RP: Jonathan Papelbon
Jonathan Papelbon is nothing if not cocky. When he and Mariano Rivera were selected to represent the American League at the 2008 All Star Game at Yankee Stadium, he suggested to the media that should a save opportunity arise, that he be given the call. Well, after the AL tied the game at 2 in the seventh inning, Papelbon got the call and promptly gave up the go-ahead run the very next inning. He’s commanded more and more money despite fading performances and can regularly be found pouting and screaming in the dugout should he fail at his job.
RP: Jose Valverde
Winning a major league baseball game is a pretty big deal, I get it. I’ve never done nor will I ever, but sheesh — Jose Valverde celebrates every out of his ninth innings as if he’s won the freaking World Series. Hopping around, pointing to the sky and hollering at the top of his lungs, all because he closed out a 6-3 game against the Kansas City Royals. I mean good grief man, how would you feel if Yuniesky Betancourt beat out a bunt single off you and then stopped the game and asked to keep the ball as a souvenir?
RP: Francisco Rodriguez
Another closer fond of the excessive celebrations, “K-Rod” holds the single-season save record and the single-season rage record. 62 saves in 2008 landed him a sizable contract with the Mets, but an assault on his father-in-law at Citi Field landed him in jail and cost him over $100,000 in forfeited wages.

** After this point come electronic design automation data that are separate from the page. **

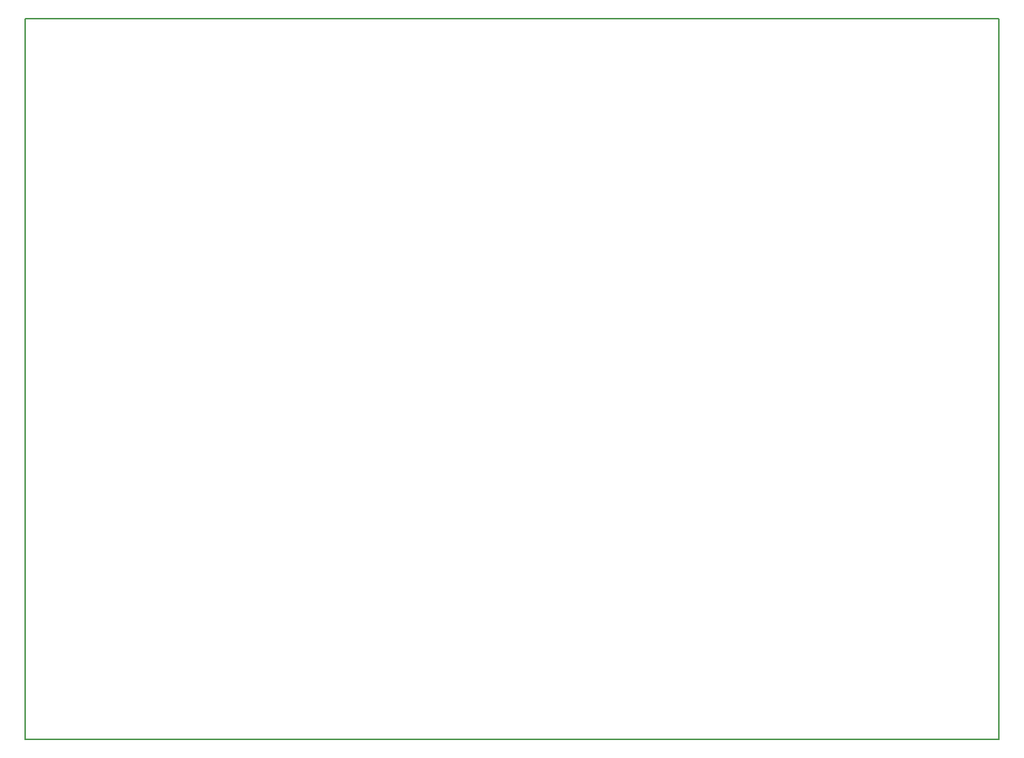
<source format=gm1>
G04 MADE WITH FRITZING*
G04 WWW.FRITZING.ORG*
G04 DOUBLE SIDED*
G04 HOLES PLATED*
G04 CONTOUR ON CENTER OF CONTOUR VECTOR*
%ASAXBY*%
%FSLAX23Y23*%
%MOIN*%
%OFA0B0*%
%SFA1.0B1.0*%
%ADD10R,4.527760X3.353740*%
%ADD11C,0.008000*%
%ADD10C,0.008*%
%LNCONTOUR*%
G90*
G70*
G54D10*
G54D11*
X4Y3350D02*
X4524Y3350D01*
X4524Y4D01*
X4Y4D01*
X4Y3350D01*
D02*
G04 End of contour*
M02*
</source>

Sounds like just the guy you’d want to bring home to dad…too soon?
Manager: Tony La Russa
Every once and a while I’ll be watching a Cardinals game and hear the commentators praising La Russa’s unorthodox style of managing. The pitcher is batting cleanup, his second baseman is playing left-field and he just went through four reliefs pitchers to face four batters in the sixth inning. And he’s somehow still winning. All that jazz and he’s a habitual drunk driver.
Announcers: Hawk Harrelson
Spending even a part of a half-inning listening to Harrelson and his crew makes you want to PUT HIM ON THE BOARD … the waterboard. He is an unabashed homer who distinctly and openly hates opposing teams and their fans. Harrelson is also a blow-hard individual from Chicago that is grating on the ears and spends a considerable amount of time loving on certain people while pooh-poohing on anyone that doesn’t think exactly the same way—has anyone ever seen Hawk Harrelson and Oprah in the same place at the same time?
Owner: Hank Steinbrenner
Another blow-hard who has rightfully been reigned in the past year or so by his much more well-behaved brother Hal. Hank certainly inherited his father’s flair for the dramatic and often over-the-top baseball sense. Certainly he cares, but in my opinion owners should be neither seen nor heard. True it’s their team but they’re most likely an MLB owner because of the sound investment returns rather than their overwhelming baseball operations knowledge. The McCourts in Los Angeles have to be up there now because off their all-too-public and all-too-messy divorce. The Brewers Mark Attanasio and the Marlins Jeff Loria are also good candidates here because of their constant whining and their frugal nature, respectively.